→ **Input data**:
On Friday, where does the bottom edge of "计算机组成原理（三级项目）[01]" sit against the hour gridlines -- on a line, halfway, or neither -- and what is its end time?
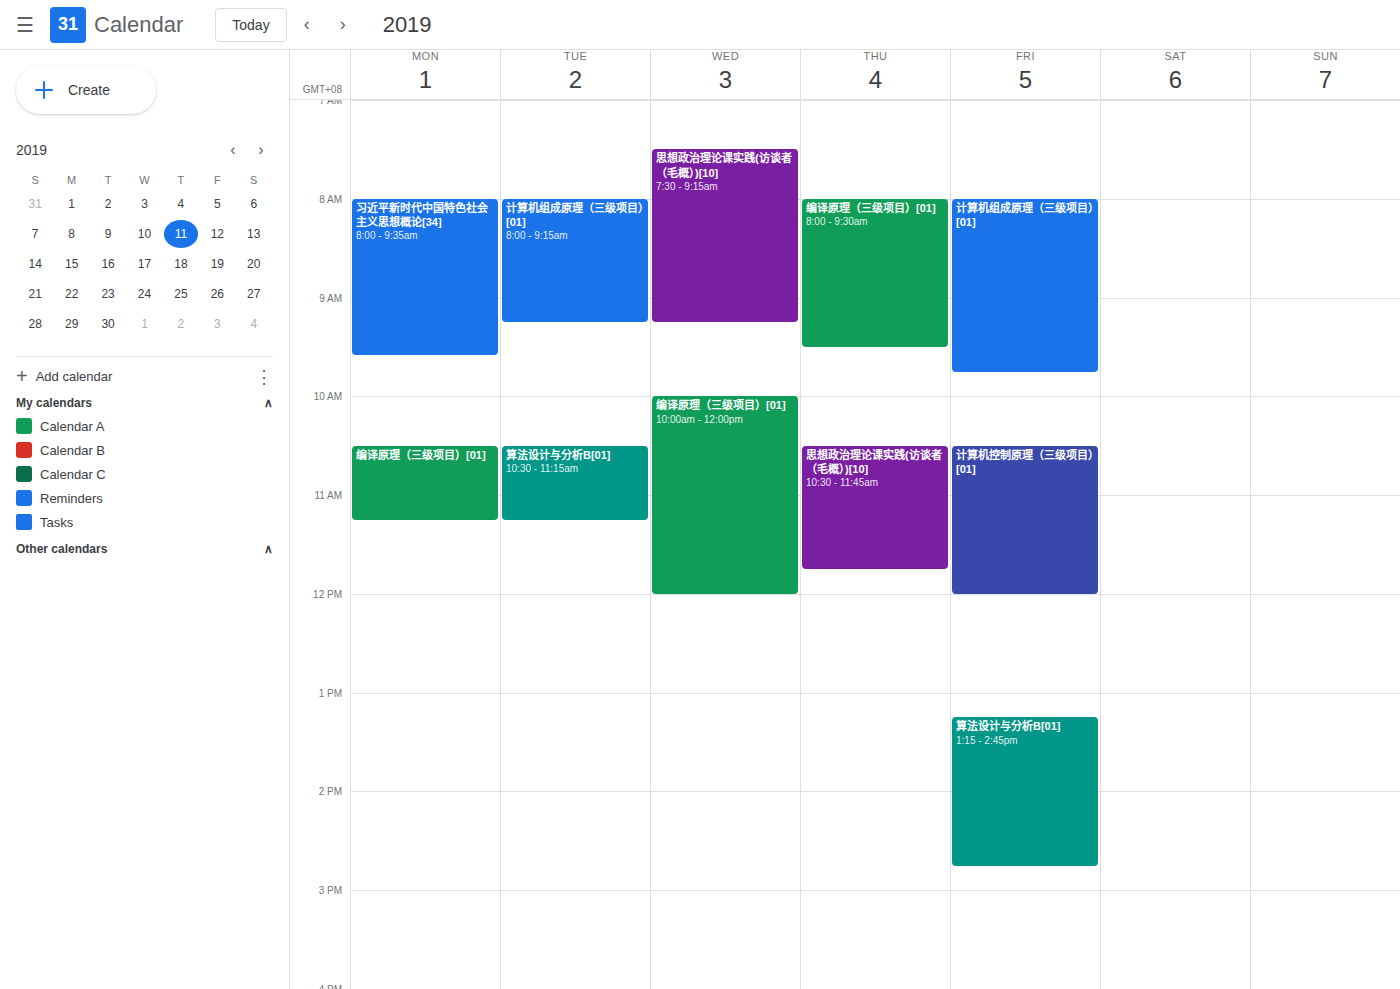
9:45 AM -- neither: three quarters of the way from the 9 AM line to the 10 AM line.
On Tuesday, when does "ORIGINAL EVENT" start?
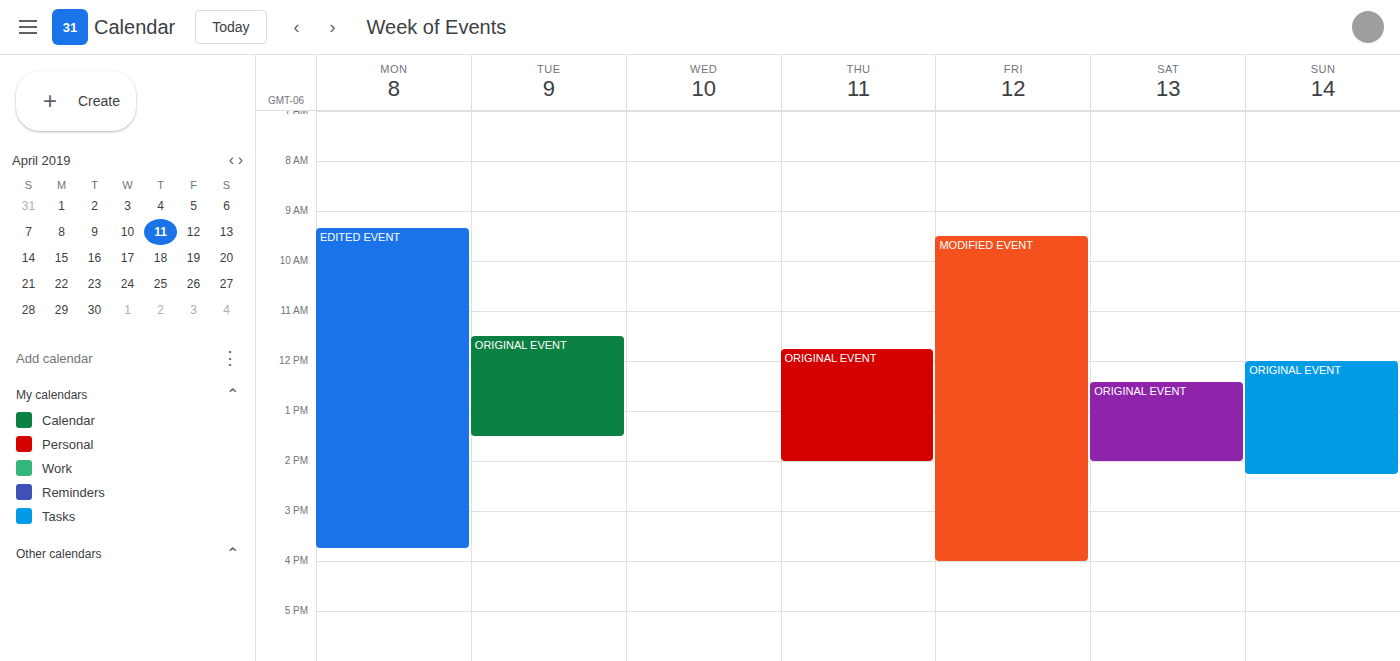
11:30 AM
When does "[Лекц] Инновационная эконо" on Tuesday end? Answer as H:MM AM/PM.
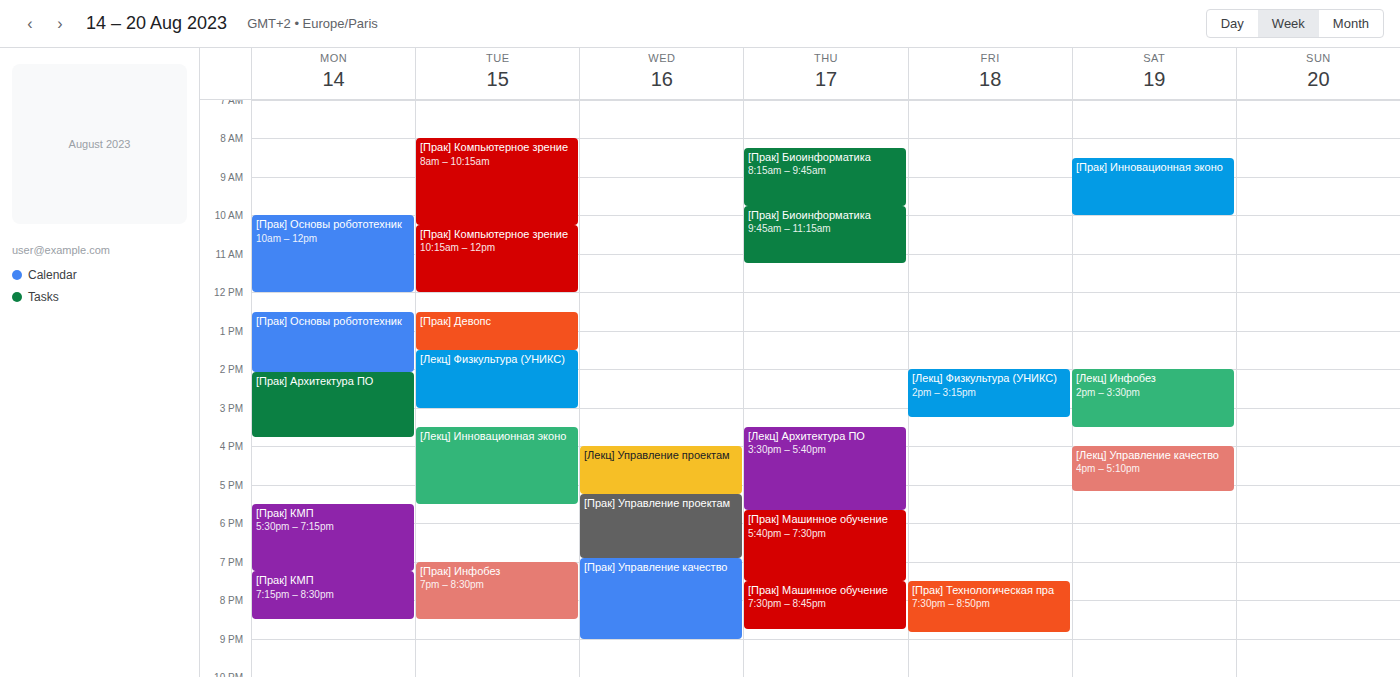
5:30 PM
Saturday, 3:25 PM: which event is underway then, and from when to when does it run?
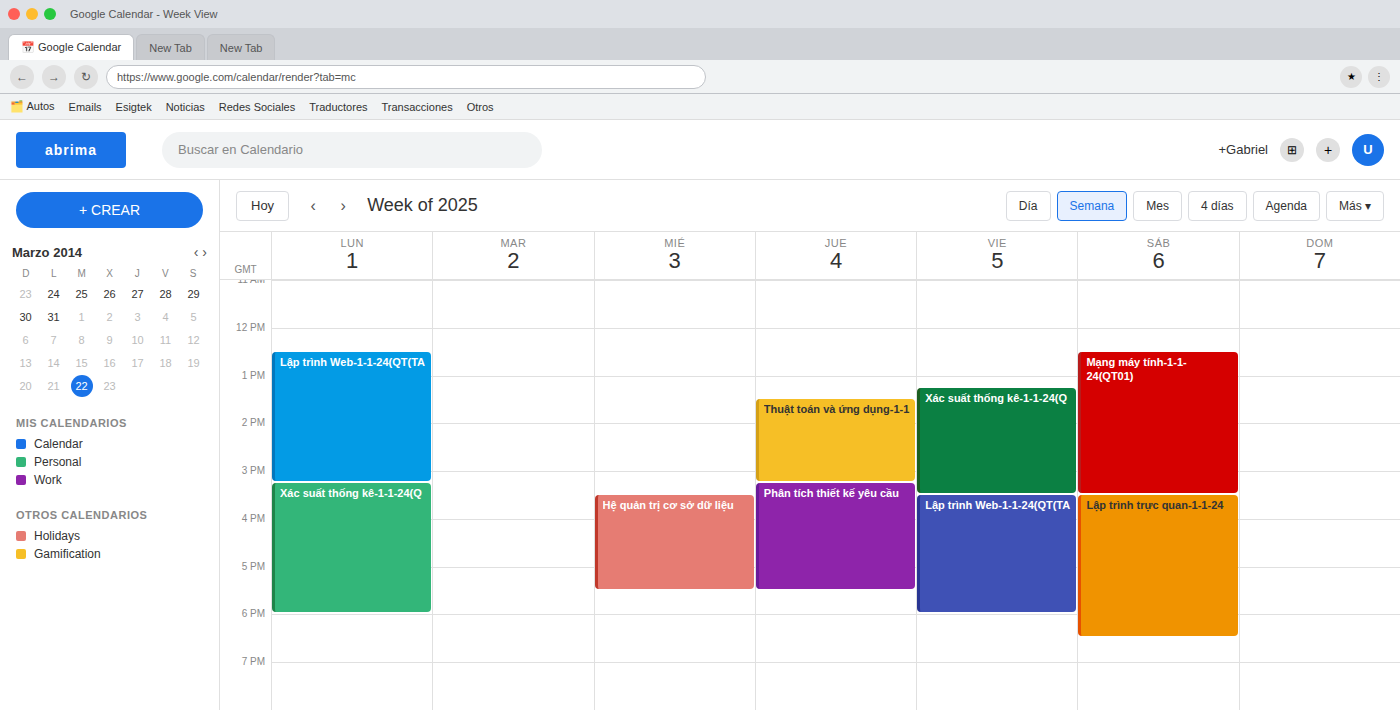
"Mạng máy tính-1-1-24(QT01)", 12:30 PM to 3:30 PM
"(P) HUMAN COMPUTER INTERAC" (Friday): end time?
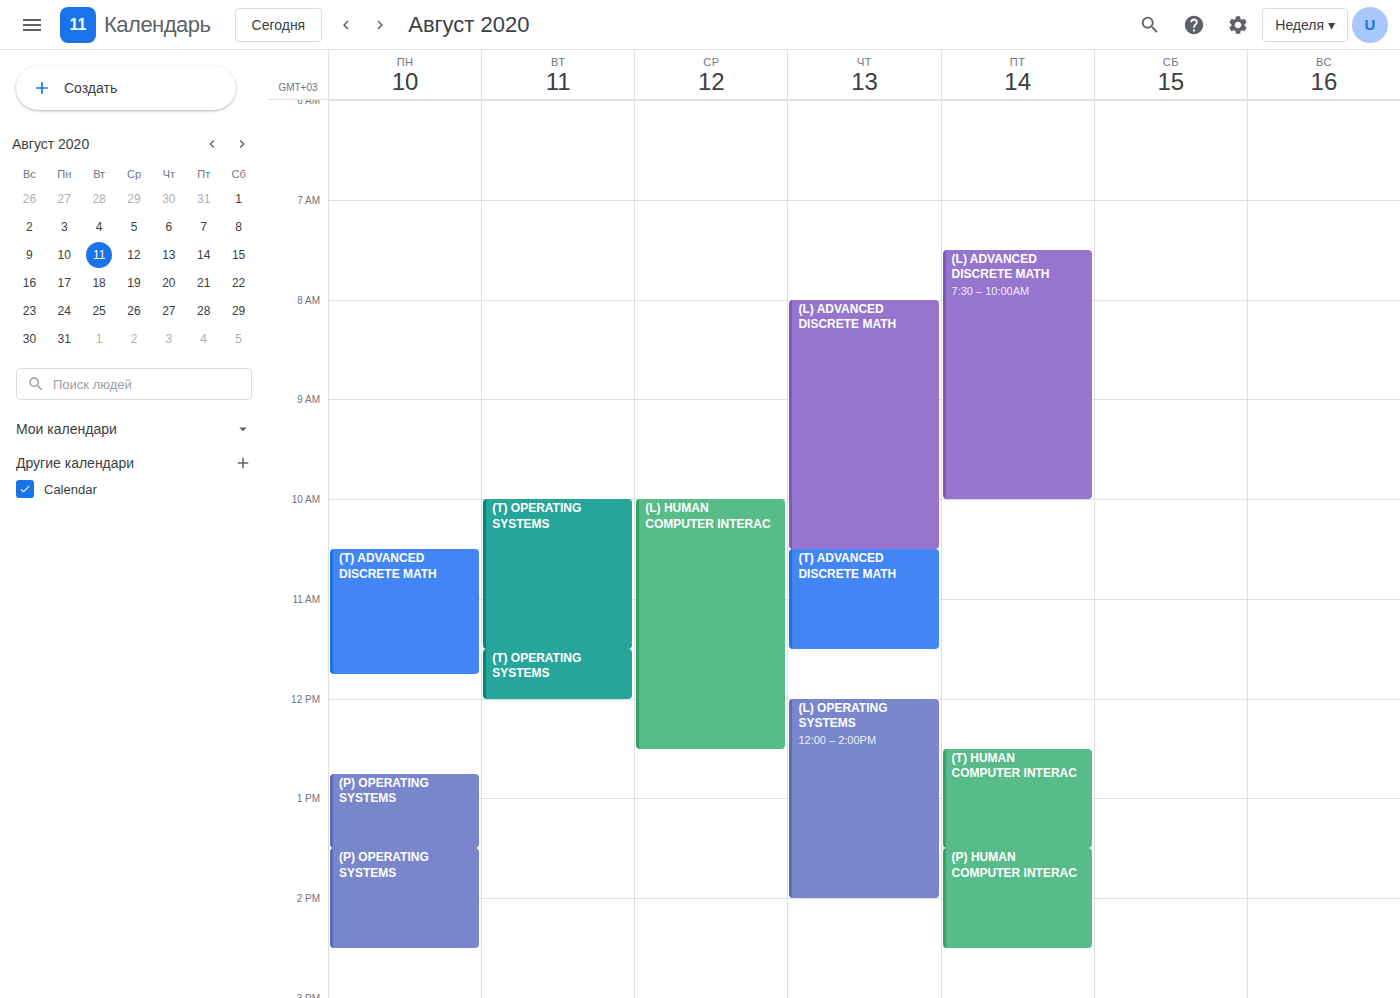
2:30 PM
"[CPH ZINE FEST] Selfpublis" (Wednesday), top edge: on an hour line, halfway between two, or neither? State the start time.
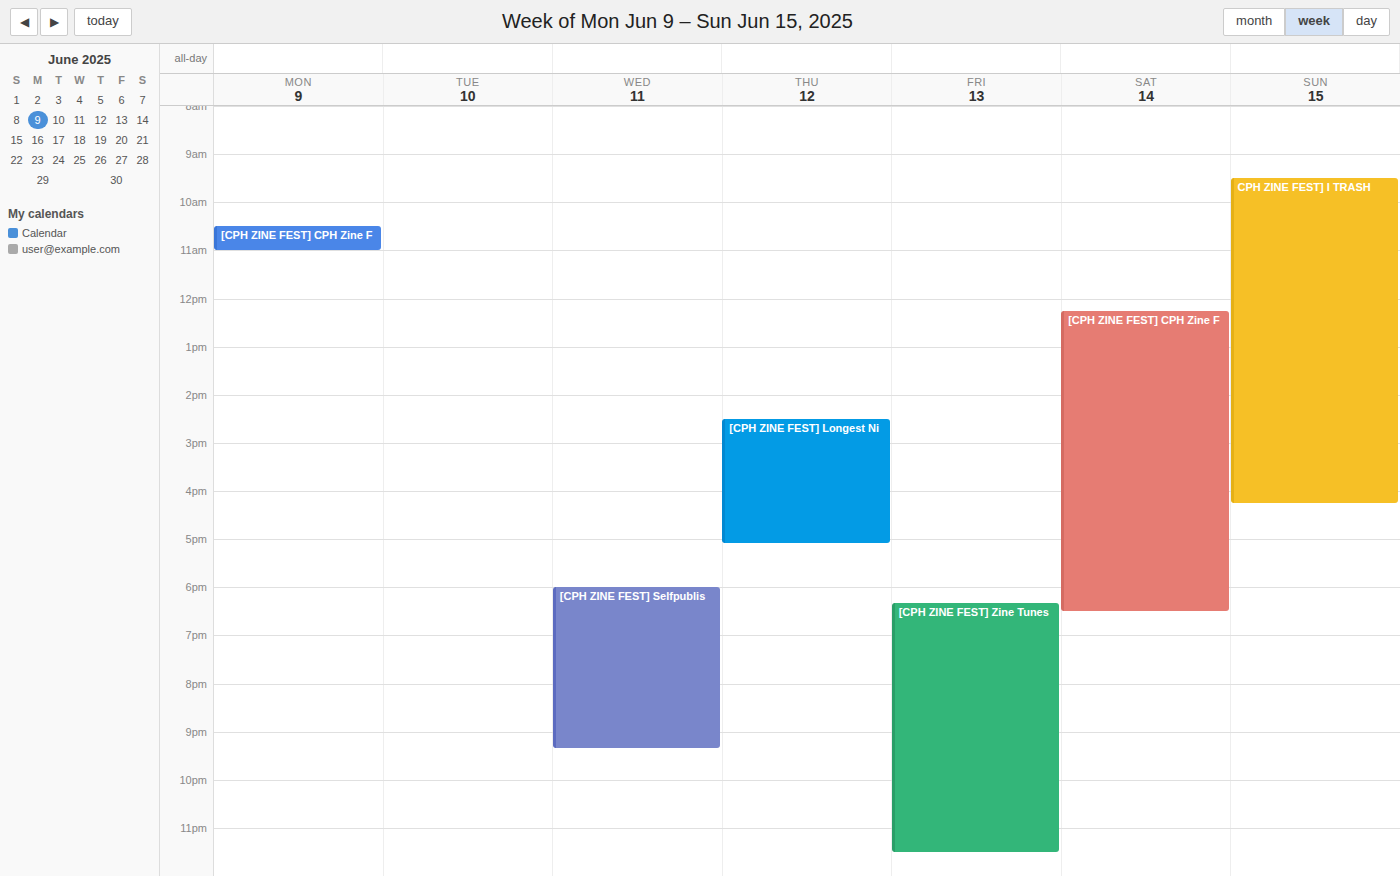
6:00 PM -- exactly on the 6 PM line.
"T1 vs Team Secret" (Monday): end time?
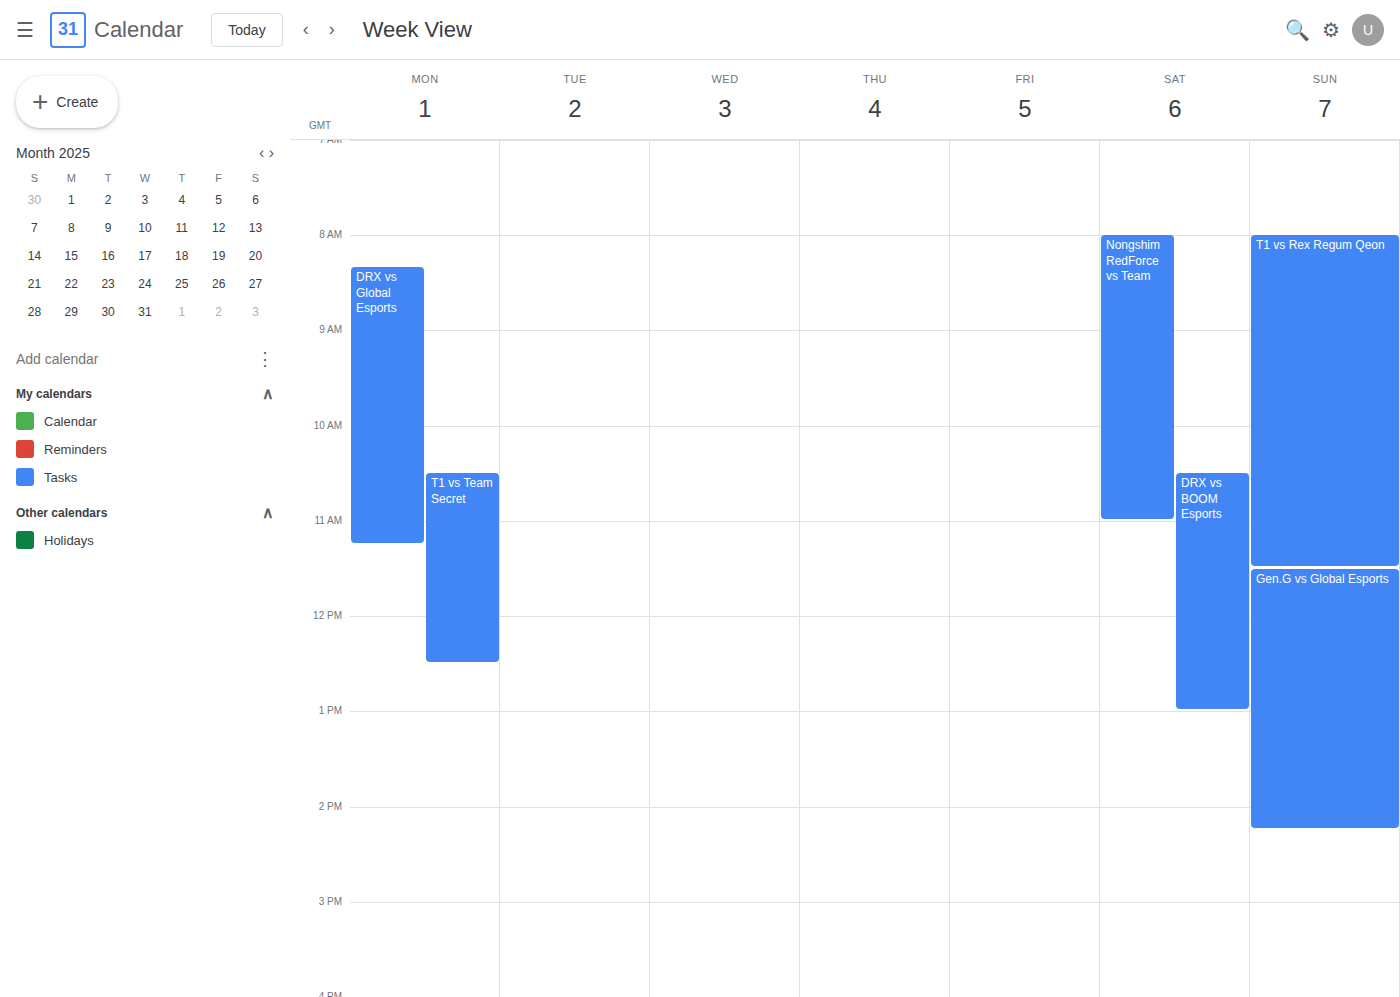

→ **Goal of the exercise**:
Rewrite every entry with "end time" changed to "finishing time" and everything else kept the same. Omit the pictures.

→ **Result**:
On Friday, where does the bottom edge of "计算机组成原理（三级项目）[01]" sit against the hour gridlines -- on a line, halfway, or neither -- and what is its finishing time?
9:45 AM -- neither: three quarters of the way from the 9 AM line to the 10 AM line.
On Tuesday, when does "ORIGINAL EVENT" start?
11:30 AM
When does "[Лекц] Инновационная эконо" on Tuesday end? Answer as H:MM AM/PM.
5:30 PM
Saturday, 3:25 PM: which event is underway then, and from when to when does it run?
"Mạng máy tính-1-1-24(QT01)", 12:30 PM to 3:30 PM
"(P) HUMAN COMPUTER INTERAC" (Friday): finishing time?
2:30 PM
"[CPH ZINE FEST] Selfpublis" (Wednesday), top edge: on an hour line, halfway between two, or neither? State the start time.
6:00 PM -- exactly on the 6 PM line.
"T1 vs Team Secret" (Monday): finishing time?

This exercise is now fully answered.